- _What is expected_
Go through the entries below. Copy each line in which "buttons" appears.

- _Exercise data_

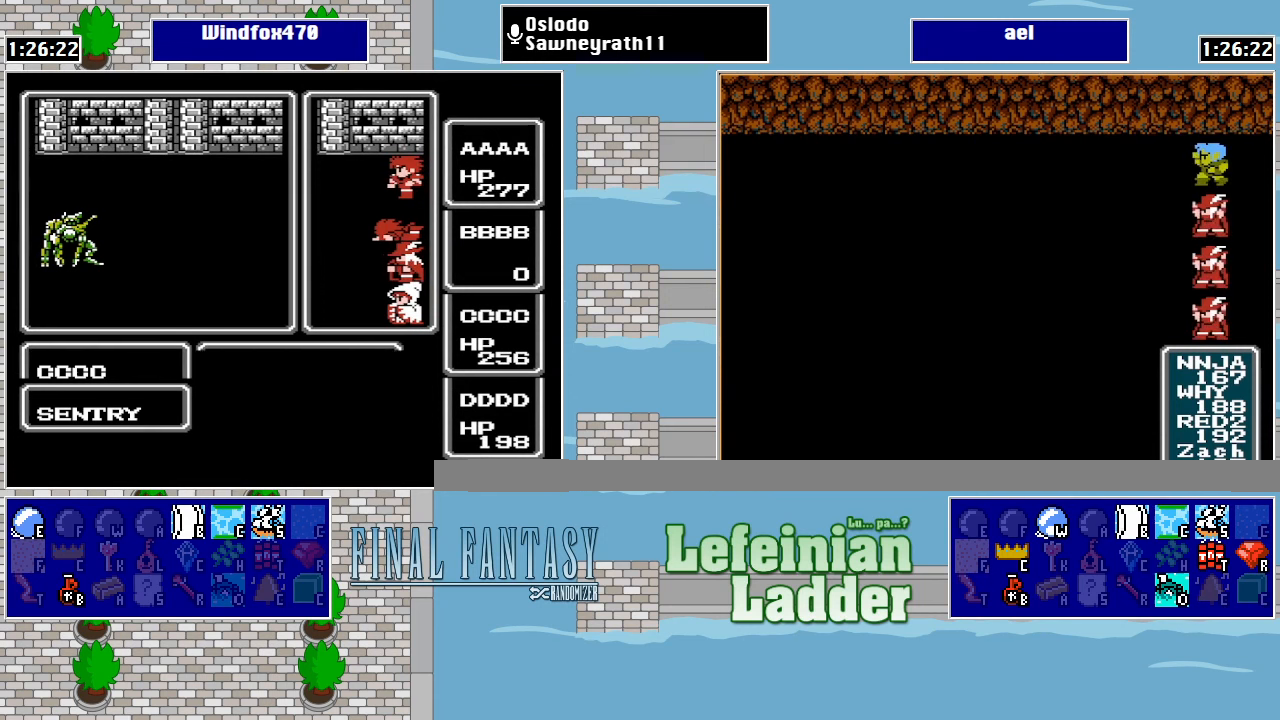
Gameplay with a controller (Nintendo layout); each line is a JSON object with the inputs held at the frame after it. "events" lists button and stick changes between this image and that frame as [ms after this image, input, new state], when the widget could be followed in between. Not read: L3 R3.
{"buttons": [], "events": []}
--
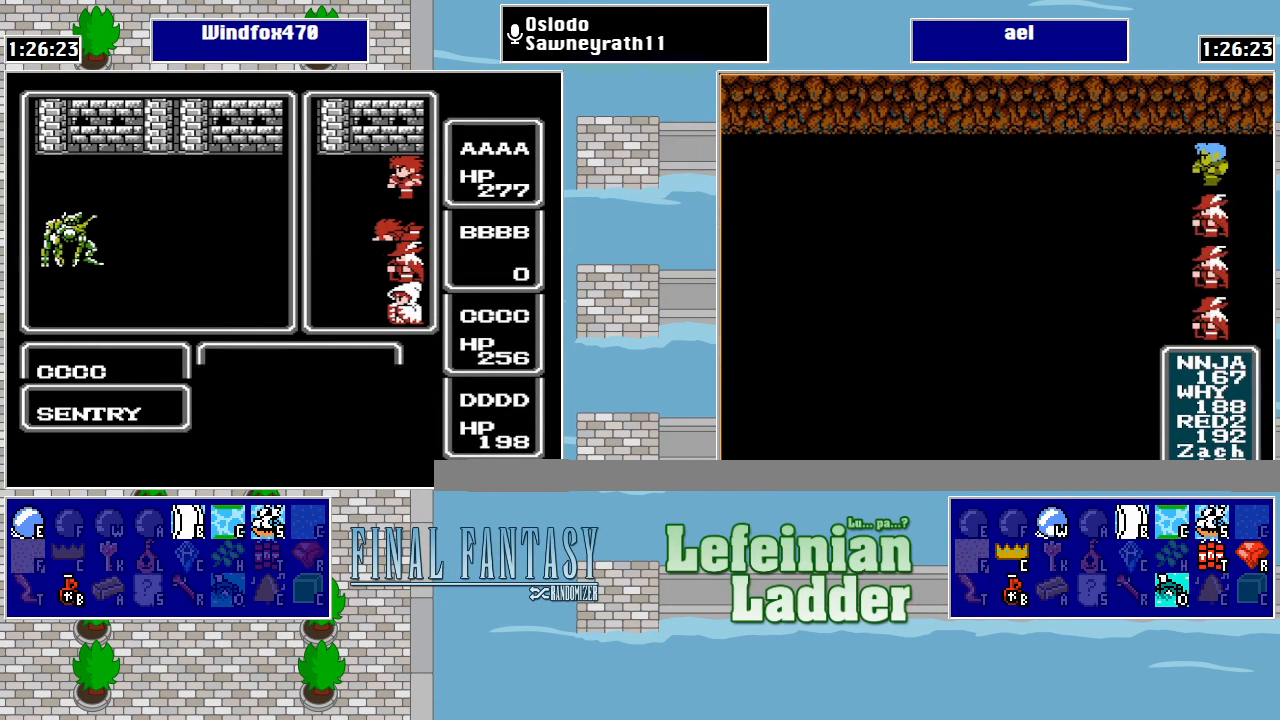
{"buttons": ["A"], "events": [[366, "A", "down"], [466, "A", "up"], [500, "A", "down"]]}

- _Expected answer_
{"buttons": [], "events": []}
{"buttons": ["A"], "events": [[366, "A", "down"], [466, "A", "up"], [500, "A", "down"]]}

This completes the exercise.